■ SET EXERCISE
Rewrite the name lines of every row below as a numbered list, leaving out blank lines. Don't include the pictures in your answer.

Collection entries
^^^^
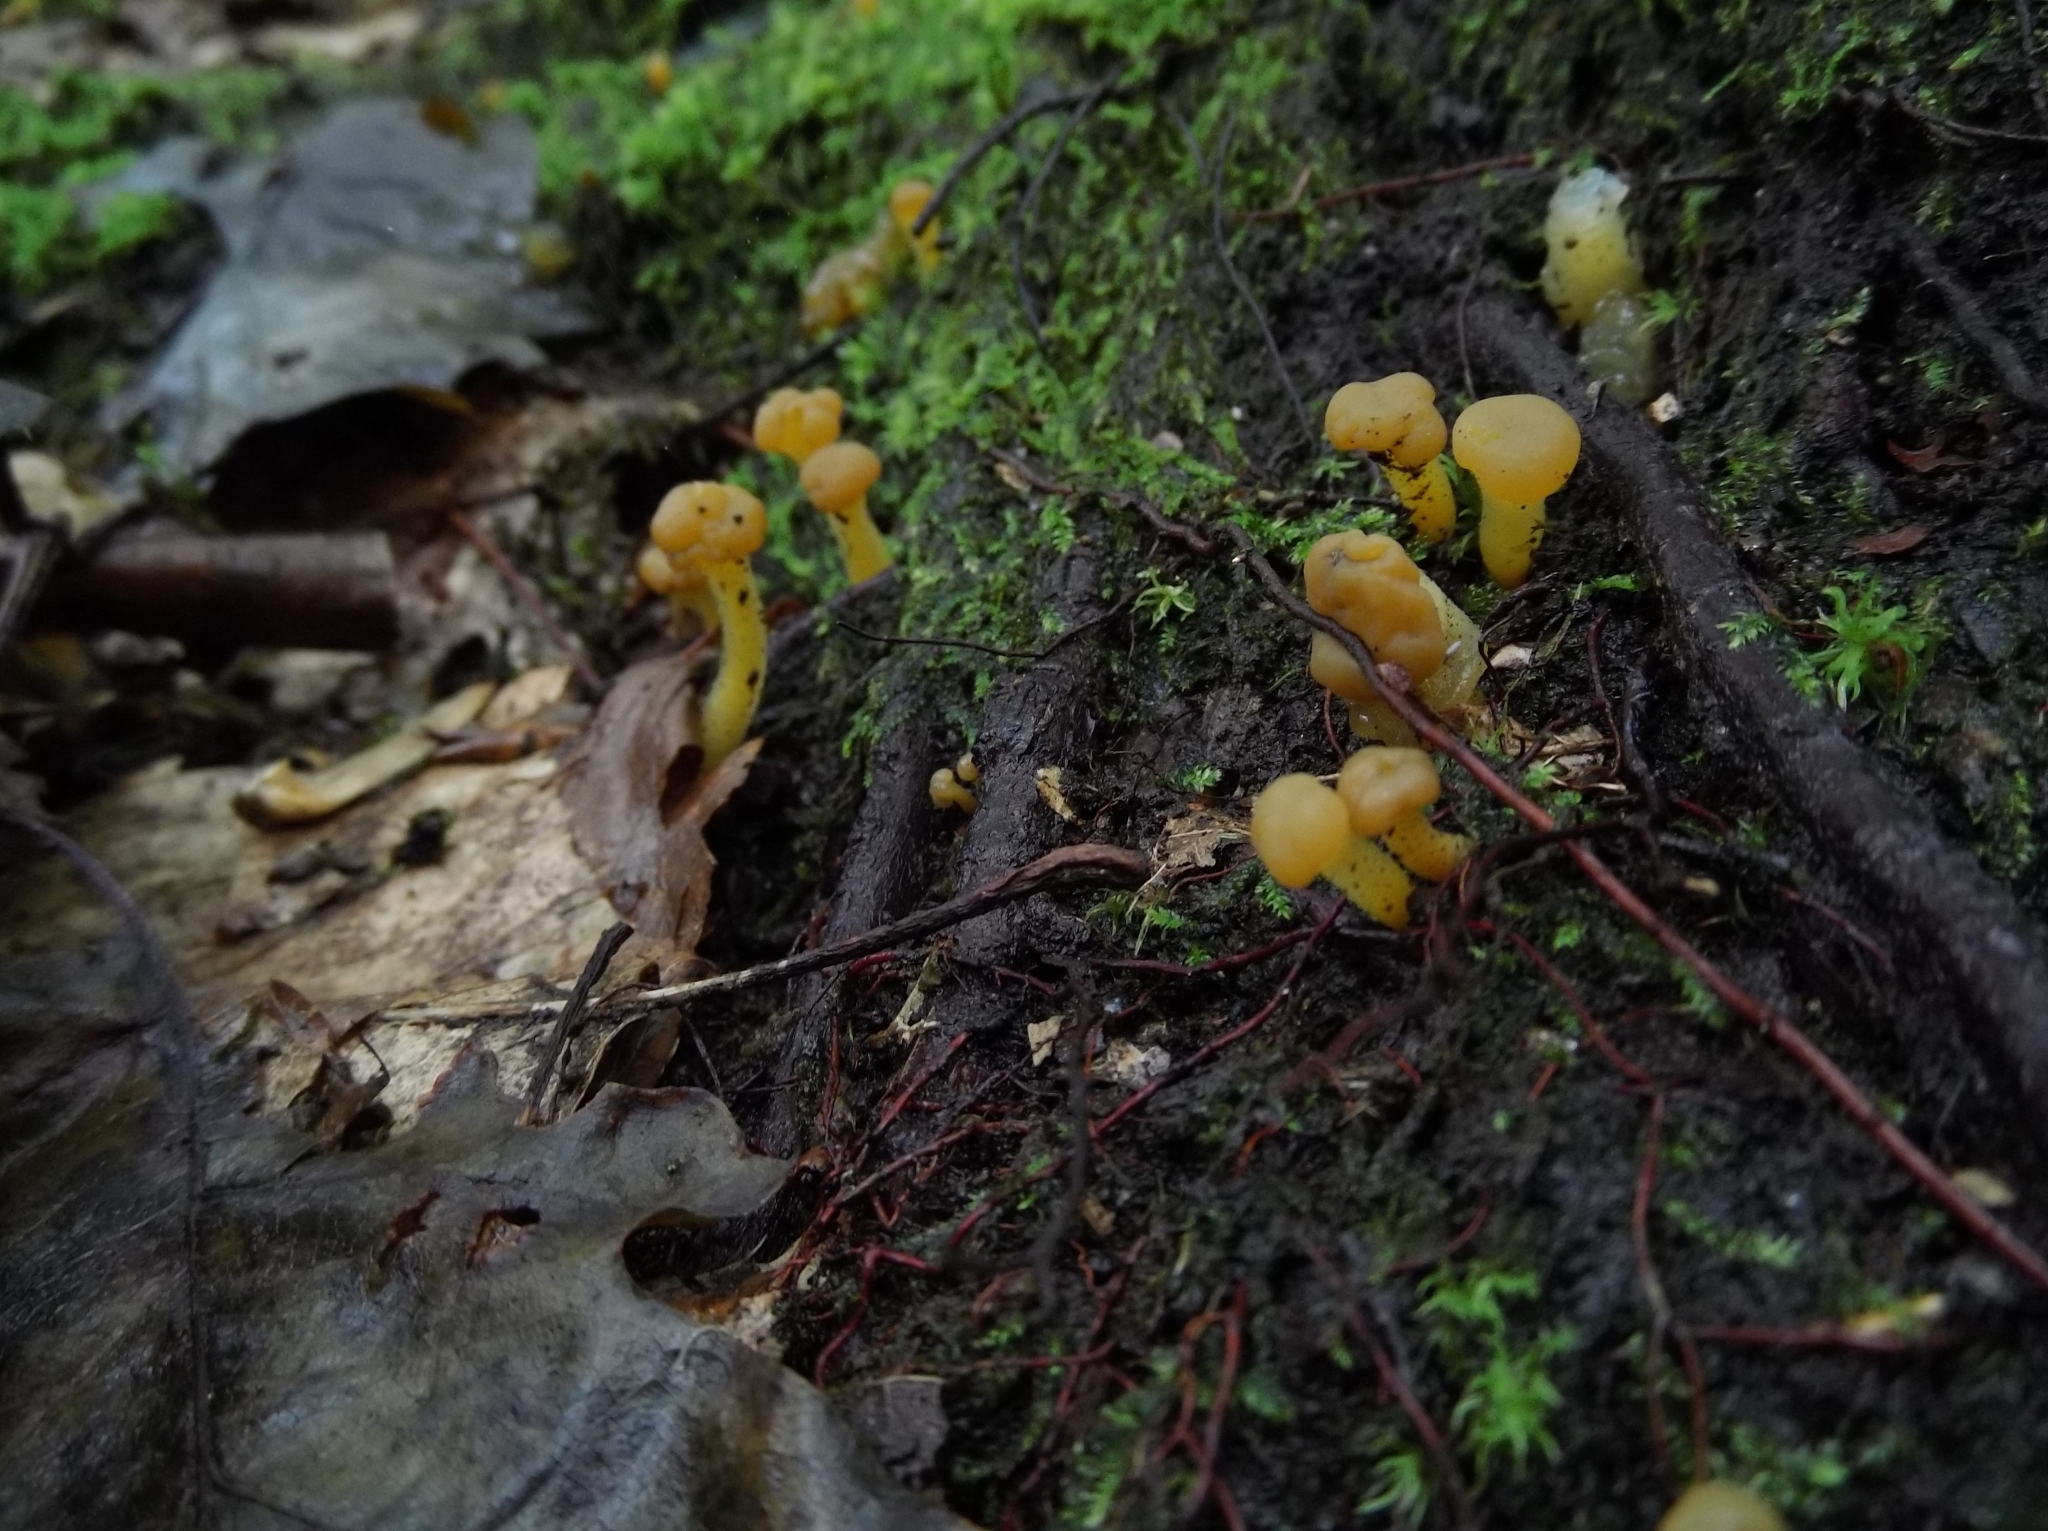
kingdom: Fungi
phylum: Ascomycota
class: Leotiomycetes
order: Leotiales
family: Leotiaceae
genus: Leotia
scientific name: Leotia lubrica
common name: Jellybaby
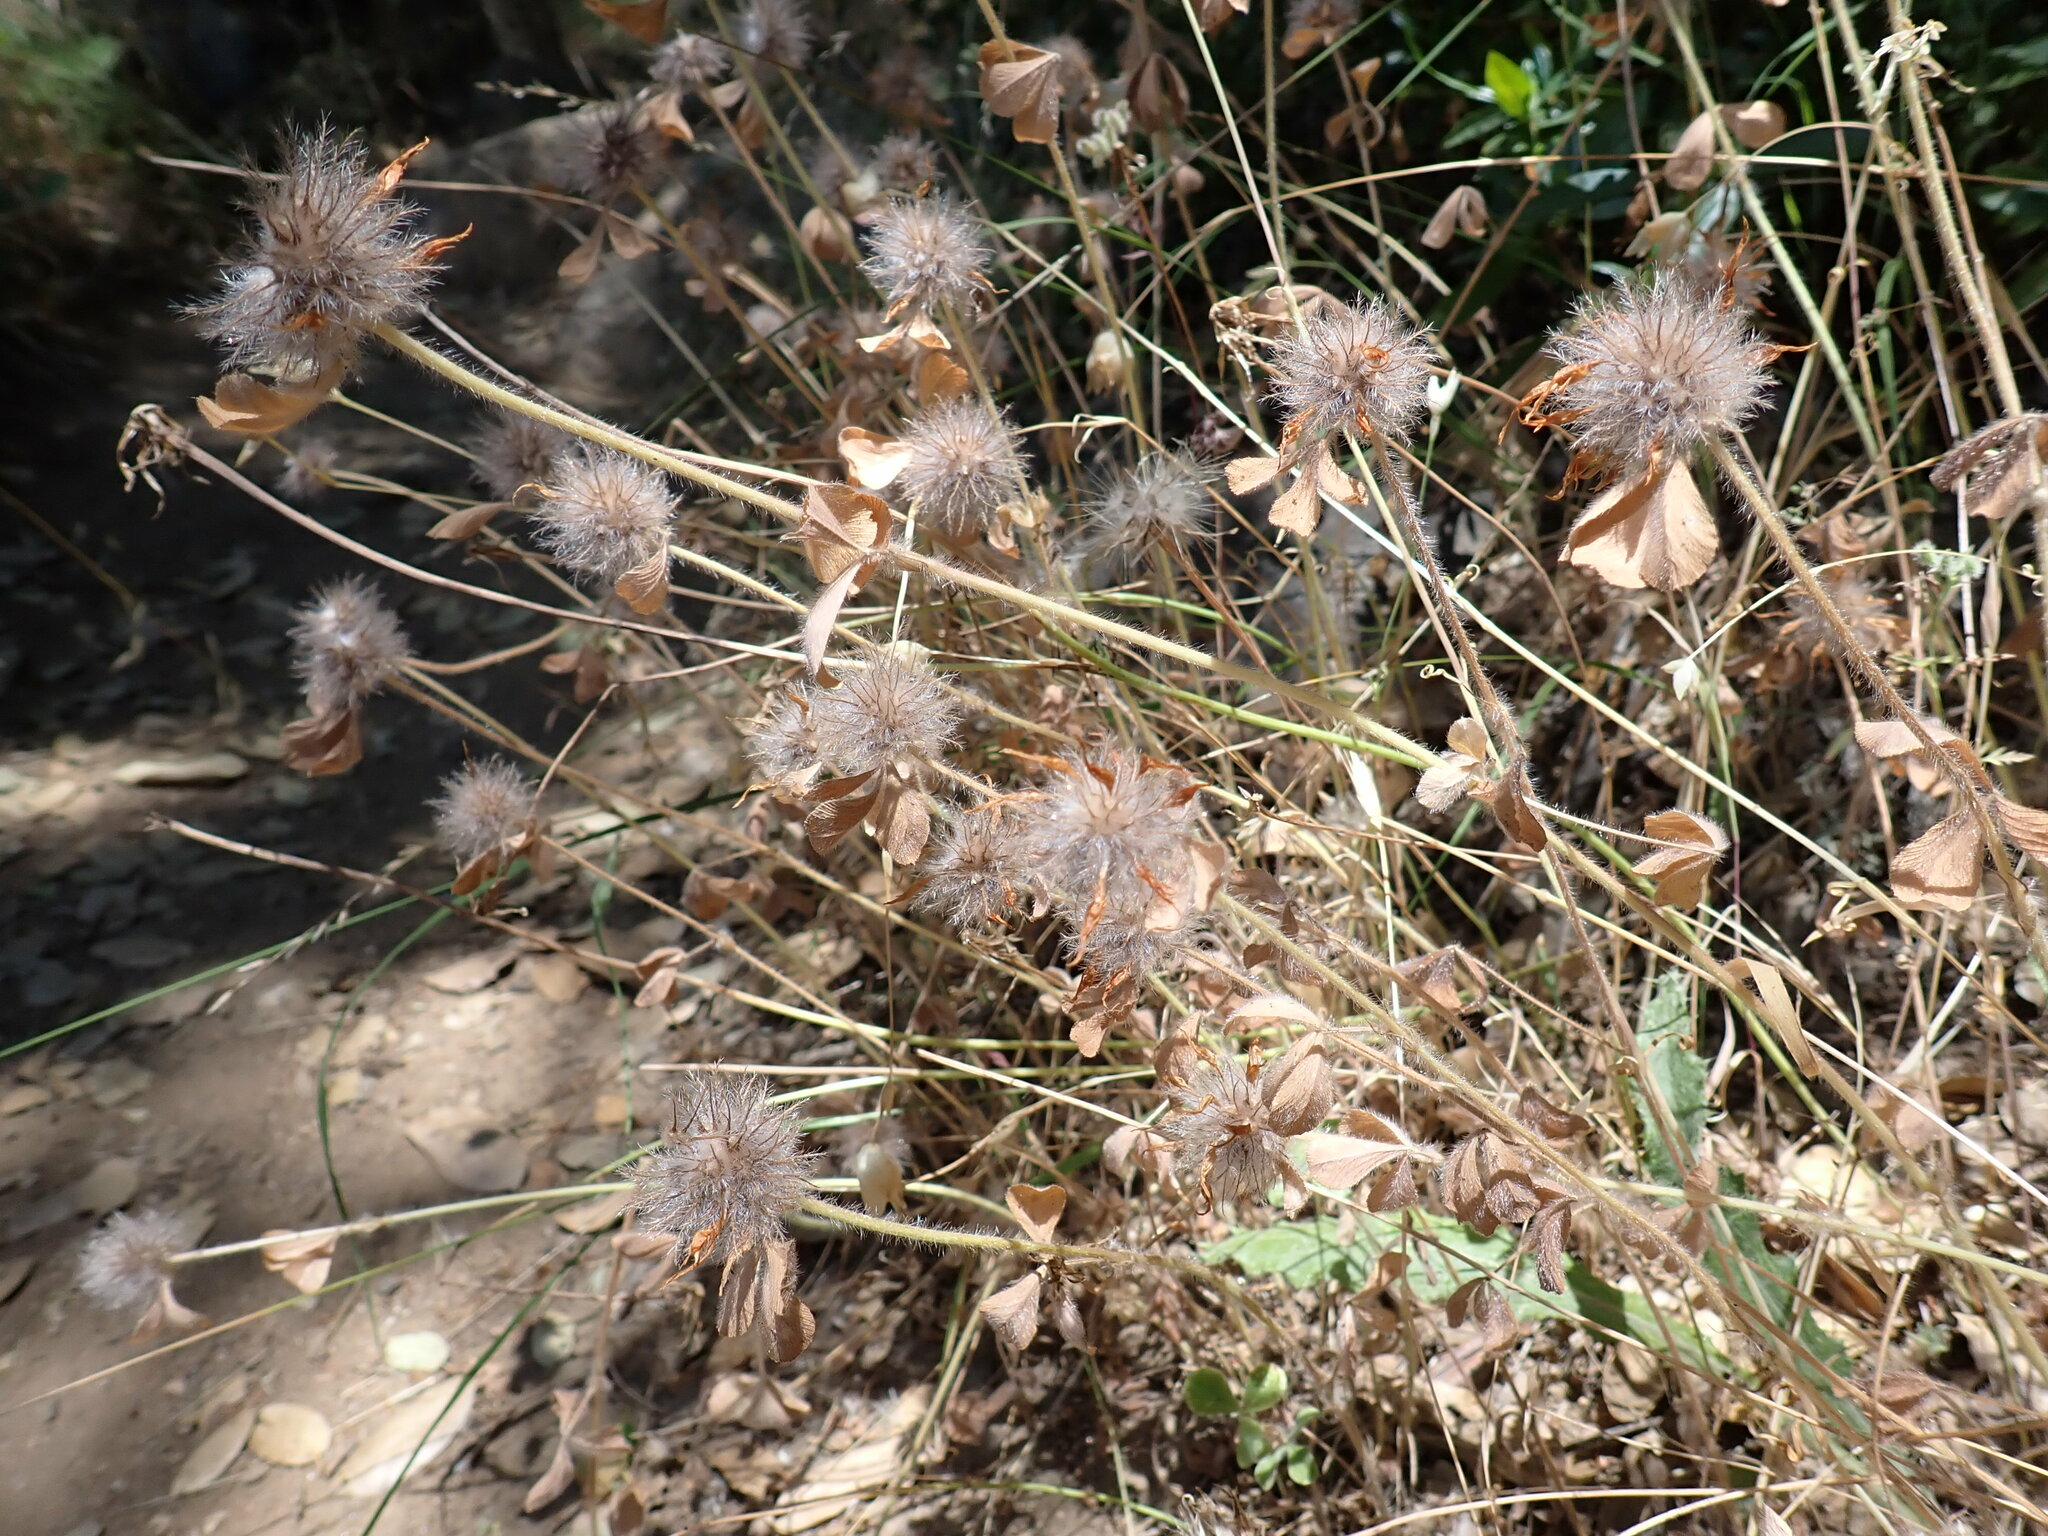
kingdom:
^^^^
■ FINISHED TASK
1. kingdom: Fungi
2. phylum: Ascomycota
3. class: Leotiomycetes
4. order: Leotiales
5. family: Leotiaceae
6. genus: Leotia
7. scientific name: Leotia lubrica
8. common name: Jellybaby
9. kingdom:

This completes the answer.